Tuesday, July 23, 2013

Did Aaron Rodgers just lose a year's salary?

Green Bay QB Aaron Rodgers was a strong defender of Brewers' left fielder Ryan Braun when he was accused of juicing last year. His defense included the following exchange with a fan on Twitter:
Now that Braun has essentially confessed to using PEDs, many are saying that Rodgers lost his bet, which amounts to $8.5 million or so.

To state the obvious, there's no enforceable contract here because there was no consideration. But a tougher question, perhaps, is whether there was even a bet. Notice that Rodgers's statement is couched conditionally: "I'd put my salary next year on it." So he said that he would put his salary on it, but left unstated were the terms and conditions of the bet. People don't normally make "bets" unless they stand to gain something if they're right. So this seems like a challenge to make a bet, a dare, rather than an actual bet. There was no real offer, and no real acceptance. Most importantly, they never shook on it.

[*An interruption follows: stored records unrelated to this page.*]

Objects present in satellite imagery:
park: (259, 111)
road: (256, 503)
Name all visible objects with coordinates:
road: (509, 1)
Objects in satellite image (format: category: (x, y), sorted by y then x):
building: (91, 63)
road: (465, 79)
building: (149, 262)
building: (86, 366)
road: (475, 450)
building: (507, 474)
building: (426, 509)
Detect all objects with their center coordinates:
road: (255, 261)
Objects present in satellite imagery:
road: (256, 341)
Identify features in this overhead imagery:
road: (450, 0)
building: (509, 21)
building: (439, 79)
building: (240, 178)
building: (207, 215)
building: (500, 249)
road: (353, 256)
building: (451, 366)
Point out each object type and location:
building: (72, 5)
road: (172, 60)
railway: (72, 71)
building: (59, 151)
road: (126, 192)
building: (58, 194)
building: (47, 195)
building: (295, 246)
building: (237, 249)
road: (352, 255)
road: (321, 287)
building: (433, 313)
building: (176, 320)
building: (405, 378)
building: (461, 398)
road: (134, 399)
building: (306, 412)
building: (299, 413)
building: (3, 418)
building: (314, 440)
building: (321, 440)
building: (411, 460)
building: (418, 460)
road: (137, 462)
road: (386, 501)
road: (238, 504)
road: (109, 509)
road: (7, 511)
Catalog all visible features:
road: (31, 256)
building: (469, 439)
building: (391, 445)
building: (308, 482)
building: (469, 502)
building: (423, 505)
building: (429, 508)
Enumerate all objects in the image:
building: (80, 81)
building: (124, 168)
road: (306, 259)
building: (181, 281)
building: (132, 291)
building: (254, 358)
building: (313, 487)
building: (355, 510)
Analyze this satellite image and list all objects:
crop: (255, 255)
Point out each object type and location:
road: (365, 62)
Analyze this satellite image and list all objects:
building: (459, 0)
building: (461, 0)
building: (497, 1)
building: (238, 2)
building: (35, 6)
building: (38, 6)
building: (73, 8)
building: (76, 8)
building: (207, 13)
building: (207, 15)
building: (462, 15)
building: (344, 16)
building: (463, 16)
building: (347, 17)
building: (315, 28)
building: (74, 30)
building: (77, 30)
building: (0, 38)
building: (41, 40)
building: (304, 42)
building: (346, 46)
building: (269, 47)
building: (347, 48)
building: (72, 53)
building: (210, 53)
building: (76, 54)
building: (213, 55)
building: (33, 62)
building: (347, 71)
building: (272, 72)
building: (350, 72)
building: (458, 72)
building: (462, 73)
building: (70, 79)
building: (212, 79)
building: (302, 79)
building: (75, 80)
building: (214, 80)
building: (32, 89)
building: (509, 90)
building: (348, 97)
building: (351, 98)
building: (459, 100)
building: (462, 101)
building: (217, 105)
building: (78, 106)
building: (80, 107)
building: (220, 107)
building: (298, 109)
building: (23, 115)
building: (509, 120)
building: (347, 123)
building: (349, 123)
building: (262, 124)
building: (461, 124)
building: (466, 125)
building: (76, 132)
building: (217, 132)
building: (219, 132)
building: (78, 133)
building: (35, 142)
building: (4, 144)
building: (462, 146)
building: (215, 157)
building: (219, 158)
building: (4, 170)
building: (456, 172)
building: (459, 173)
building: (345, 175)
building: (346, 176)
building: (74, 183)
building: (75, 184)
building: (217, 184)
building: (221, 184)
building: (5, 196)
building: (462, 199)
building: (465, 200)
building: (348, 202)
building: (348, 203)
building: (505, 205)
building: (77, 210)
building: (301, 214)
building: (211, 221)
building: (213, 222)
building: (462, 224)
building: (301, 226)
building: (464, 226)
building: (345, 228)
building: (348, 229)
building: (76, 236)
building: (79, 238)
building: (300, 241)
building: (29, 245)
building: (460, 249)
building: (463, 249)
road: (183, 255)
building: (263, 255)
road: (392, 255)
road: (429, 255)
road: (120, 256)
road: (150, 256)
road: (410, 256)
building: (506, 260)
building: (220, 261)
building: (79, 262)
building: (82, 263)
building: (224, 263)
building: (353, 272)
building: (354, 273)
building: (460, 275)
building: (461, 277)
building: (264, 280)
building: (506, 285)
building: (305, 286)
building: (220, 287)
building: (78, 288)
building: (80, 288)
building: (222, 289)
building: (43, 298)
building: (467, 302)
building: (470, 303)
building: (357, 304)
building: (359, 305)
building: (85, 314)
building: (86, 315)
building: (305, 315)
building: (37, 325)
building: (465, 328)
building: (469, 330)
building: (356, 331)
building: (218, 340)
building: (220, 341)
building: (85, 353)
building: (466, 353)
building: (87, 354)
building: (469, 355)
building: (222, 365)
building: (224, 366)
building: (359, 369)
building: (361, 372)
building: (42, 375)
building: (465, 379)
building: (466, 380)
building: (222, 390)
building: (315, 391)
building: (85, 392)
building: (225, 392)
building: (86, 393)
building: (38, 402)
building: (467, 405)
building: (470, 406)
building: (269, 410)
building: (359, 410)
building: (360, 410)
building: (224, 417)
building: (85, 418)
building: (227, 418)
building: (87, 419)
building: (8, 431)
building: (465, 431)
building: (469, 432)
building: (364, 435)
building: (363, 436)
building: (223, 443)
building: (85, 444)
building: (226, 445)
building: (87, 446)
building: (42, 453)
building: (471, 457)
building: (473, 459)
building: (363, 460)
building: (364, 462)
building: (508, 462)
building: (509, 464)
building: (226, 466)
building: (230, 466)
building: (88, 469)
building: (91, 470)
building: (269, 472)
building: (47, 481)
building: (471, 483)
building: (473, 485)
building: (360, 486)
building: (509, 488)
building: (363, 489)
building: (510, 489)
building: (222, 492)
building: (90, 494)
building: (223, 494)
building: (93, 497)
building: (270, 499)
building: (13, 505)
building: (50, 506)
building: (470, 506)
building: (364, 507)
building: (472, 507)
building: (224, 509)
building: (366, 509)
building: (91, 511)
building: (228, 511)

There is one countervailing piece of evidence, though: the hashtag comment "#ponyup." What does that mean? My colloquial understanding of the term is that to "pony up" means to pay up, especially after you lose a bet (particularly in a card game such as poker). Does Rodgers's use of #ponyup imply that he is promising to pay up if he's proven incorrect? Or is it a reference to winning bets he previously made to others before Braun was ephemerally #exonerated?

There's enough ambiguity in there that I would say Rodgers is not beholden under the Gentleman's Code to #ponyup this year's salary to Mr. Sutton or anyone else. But a big fat charitable donation to a worthy cause might be in order.

One final thought. I'm on record as suspecting that PEDs are rampant in pro and college football. In that light, Rodgers's over-zealous defense of Braun seems suspiciously defensive. The QB doth protest too much, methinks.